Я встал и сходил за кофейником. Не то, чтобы я страшно захотел опрокинуть чашечку как раз сейчас. Но я услышал знакомое имя: мне пришлось в свое время поработать с Дэвидом Фентрисом. И он некоторое время участвовал в космической программе.
Около пятнадцати лет тому назад Дэйв был связан с проектом Центрального банка данных — именно тогда мы и познакомились. И хотя у многих из нас заметно изменялись взгляды на свою работу по мере того, как мы добивались все большего и большего прогресса, Дэйв все оставался по-прежнему неукротимым энтузиастом. Жилистый, с седыми коротко подстриженными волосами, сероглазый, в очках с роговой оправой и тяжелыми стеклами, постоянно колеблющийся между рассеянностью и взведенностью, стремительностью, он имел привычку выражаться полусформулированными мыслями на бегу, так что вы могли начать думать о нем, как о представителе той породы людей, которые добрались до поста с небольшой властью за счет подкупа и интриг. Тем не менее, если вы подольше присматривались к нему, мнение ваше изменилось бы — он умел прогонять рассеянность и жестко брать себя в руки. К тому времени, когда он заканчивал дело, вы весьма недоумевали, как это не смогли разглядеть всего этого давным-давно и почему парень вроде него до сих пор находится на такой незначительной должности. А еще позже вас могло поразить то, каким печальным кажется он в то время, когда не пылает энтузиазмом насчет чего-нибудь. Сила духа его была чересчур высока для небольших проектов, в то время как значительные предприятия нуждались в ком-то более хладнокровном. Так что меня не удивило, что выше консультанта он так и не поднялся.
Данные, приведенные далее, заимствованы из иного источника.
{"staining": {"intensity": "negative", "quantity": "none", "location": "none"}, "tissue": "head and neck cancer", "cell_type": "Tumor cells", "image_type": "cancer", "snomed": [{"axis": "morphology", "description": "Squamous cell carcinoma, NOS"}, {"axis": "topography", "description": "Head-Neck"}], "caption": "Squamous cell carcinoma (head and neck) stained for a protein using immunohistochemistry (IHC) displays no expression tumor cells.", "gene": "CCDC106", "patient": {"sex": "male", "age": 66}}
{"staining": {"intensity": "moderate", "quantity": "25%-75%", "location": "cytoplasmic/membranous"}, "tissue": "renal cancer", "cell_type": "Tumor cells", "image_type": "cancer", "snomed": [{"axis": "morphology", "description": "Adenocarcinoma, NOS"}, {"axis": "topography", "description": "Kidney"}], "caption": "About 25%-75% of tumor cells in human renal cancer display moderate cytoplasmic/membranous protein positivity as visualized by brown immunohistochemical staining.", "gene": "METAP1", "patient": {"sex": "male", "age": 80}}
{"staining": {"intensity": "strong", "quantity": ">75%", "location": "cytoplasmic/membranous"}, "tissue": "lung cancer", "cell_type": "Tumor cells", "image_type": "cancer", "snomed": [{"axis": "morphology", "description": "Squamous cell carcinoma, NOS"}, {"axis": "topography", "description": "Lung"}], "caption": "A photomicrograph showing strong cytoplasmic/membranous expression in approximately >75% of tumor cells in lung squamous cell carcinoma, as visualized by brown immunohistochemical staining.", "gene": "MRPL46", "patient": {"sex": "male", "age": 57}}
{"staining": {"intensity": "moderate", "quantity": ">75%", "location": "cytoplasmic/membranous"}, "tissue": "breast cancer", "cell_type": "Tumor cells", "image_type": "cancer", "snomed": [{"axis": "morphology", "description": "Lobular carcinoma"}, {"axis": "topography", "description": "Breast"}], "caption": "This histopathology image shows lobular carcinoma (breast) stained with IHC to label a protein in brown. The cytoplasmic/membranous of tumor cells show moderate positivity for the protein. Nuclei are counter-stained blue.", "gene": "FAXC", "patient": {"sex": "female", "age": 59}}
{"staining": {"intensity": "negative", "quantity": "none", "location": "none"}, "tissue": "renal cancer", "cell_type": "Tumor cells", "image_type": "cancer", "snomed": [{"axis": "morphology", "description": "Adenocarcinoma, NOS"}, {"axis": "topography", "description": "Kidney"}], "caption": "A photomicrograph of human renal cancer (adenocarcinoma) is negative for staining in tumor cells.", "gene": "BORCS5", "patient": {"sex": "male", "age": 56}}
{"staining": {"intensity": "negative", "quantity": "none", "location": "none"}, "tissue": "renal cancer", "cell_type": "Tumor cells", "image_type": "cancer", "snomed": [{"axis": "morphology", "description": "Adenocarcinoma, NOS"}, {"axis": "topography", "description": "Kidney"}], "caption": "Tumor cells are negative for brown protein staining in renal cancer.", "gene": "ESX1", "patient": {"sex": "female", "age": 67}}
Больше всего меня занимало теперь, конечно, то, помнит ли он меня. Правда, внешне я изменился, личность стала более зрелой (во всяком случае, я на это надеялся), поменялись и привычки. Но хватит ли этих перемен, если в ходе расследования придется столкнуться с ним? Мозг, прятавшийся за очками в роговой оправе, был способен много чего сделать даже с более ничтожными данными.
— Где он живет? — спросил я.
— В Мемфисе… А в чем дело?
— Просто пытаюсь выстроить географическую карту, — пояснил я.
— А сенатор Брокден в Вашингтоне?
— Нет. Он вернулся в Висконсин и сейчас забился в берлогу в северной части штата. С ним четверо моих парней.
— Понятно.
Я сварил еще кофе и уселся снова. Мне вообще не нравилось это дело, и я решил не браться за него. Хотя мне и не нравилась необходимость сказать Дону решительное «нет». Его поручения стали важной частью моей жизни, а это было не просто работой для ног. Оно было для него, очевидно, важным, и Дону хотелось, чтобы я взялся за него. Я решил поискать лазейку, найти какой-нибудь способ свести дело к какому-то подобию работы телохранителя в процессе развития расследования.
— Кажется весьма своеобразным, — заметил я, — что Брокден единственный, кто боится своего детища.
— Да.
— …И что он не называет причин этого.
— Верно.
— Плюс его состояние и то, что доктор сказал о влиянии его состояния на его разум.